We came down to the bridge across the river; the houses built on it were closed up night-tight. Nevery paused. From behind us I heard the
skff skff
of footsteps sliding along an alleyway, then silence. Drats. We were being followed.
Nevery leaned on his cane. “Don’t forget, boy. We’ll meet at the chophouse in four days.”
I wasn’t likely to forget that. Arhionvar, the dread magic, was coming, and the city was in terrible danger. Arhionvar had been behind the device that the traitor-wizard Pettivox and the former Underlord, Crowe, had built to confine Wellmet’s magic, and Arhionvar had preyed on the desert city of Desh until that city’s magic had nearly been destroyed. Now it was coming to Wellmet. We had to be ready when it got here, or our city and its magic would die, sure as sure.
Nevery had a plan, one based on his long-ago experiments with pyrotechnics, the ones that’d blown the middle out of Heartsease. He knew that setting off an explosion while doing a magical spell
enhanced the effect of the spell. He’d been doing research in the academicos library, looking at old grimoires to find the right spell to enhance, something that would force Arhionvar to leave Wellmet alone. We thought a banishing spell might work, if we set explosive traps all around the city to make it stronger. My part of the plan was to help with the pyrotechnics and to scout the city for good places to set the traps.
“All right, boy?” Nevery asked sharply.
“All right, Nevery,” I said.
“Well then, good night,” he said, turning toward the Night Bridge.

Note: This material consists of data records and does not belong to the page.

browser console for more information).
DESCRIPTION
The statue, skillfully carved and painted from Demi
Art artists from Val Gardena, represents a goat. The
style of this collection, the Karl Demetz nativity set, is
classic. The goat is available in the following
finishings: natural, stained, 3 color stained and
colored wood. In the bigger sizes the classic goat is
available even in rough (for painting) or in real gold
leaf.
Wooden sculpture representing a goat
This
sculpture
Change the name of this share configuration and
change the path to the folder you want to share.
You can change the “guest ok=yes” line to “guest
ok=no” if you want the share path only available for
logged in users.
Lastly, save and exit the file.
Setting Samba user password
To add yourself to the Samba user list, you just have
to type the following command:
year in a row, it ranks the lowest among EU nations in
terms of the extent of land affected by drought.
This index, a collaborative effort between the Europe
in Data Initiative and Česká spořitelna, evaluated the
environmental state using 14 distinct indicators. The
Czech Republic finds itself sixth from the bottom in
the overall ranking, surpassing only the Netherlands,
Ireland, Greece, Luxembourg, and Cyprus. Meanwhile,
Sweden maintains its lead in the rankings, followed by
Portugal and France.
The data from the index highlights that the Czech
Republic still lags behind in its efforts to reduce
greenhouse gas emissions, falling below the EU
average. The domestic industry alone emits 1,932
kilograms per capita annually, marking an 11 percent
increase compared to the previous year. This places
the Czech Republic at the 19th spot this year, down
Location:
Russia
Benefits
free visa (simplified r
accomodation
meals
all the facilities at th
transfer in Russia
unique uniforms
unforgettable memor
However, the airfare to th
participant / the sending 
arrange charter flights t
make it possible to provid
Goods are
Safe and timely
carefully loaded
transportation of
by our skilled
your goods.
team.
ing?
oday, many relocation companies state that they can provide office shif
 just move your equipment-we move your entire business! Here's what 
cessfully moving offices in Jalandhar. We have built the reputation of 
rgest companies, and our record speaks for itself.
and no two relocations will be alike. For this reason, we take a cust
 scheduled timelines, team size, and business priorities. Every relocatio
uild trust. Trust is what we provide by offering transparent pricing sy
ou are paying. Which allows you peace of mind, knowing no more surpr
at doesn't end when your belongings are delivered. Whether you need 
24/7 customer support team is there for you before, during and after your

Not a very good night, no. Out of the corner of my eye, I caught a quick-look of a darker shadow in an alley, then another scuff of a footstep from the street behind us. Not Dawn Palace guards on this side of the river. Minions, then. They’d warned me off the streets of the Twilight, and if they caught me they’d beat the fluff out of me, or worse.
“I will send a bird tomorrow,” Nevery went on,
“with a copy of the Arhionvar treatise, if I can lay my hands on it.”
I didn’t answer. If I could get into the alleys I might be able to get away from them. “’Night, Nevery,” I whispered, and ran.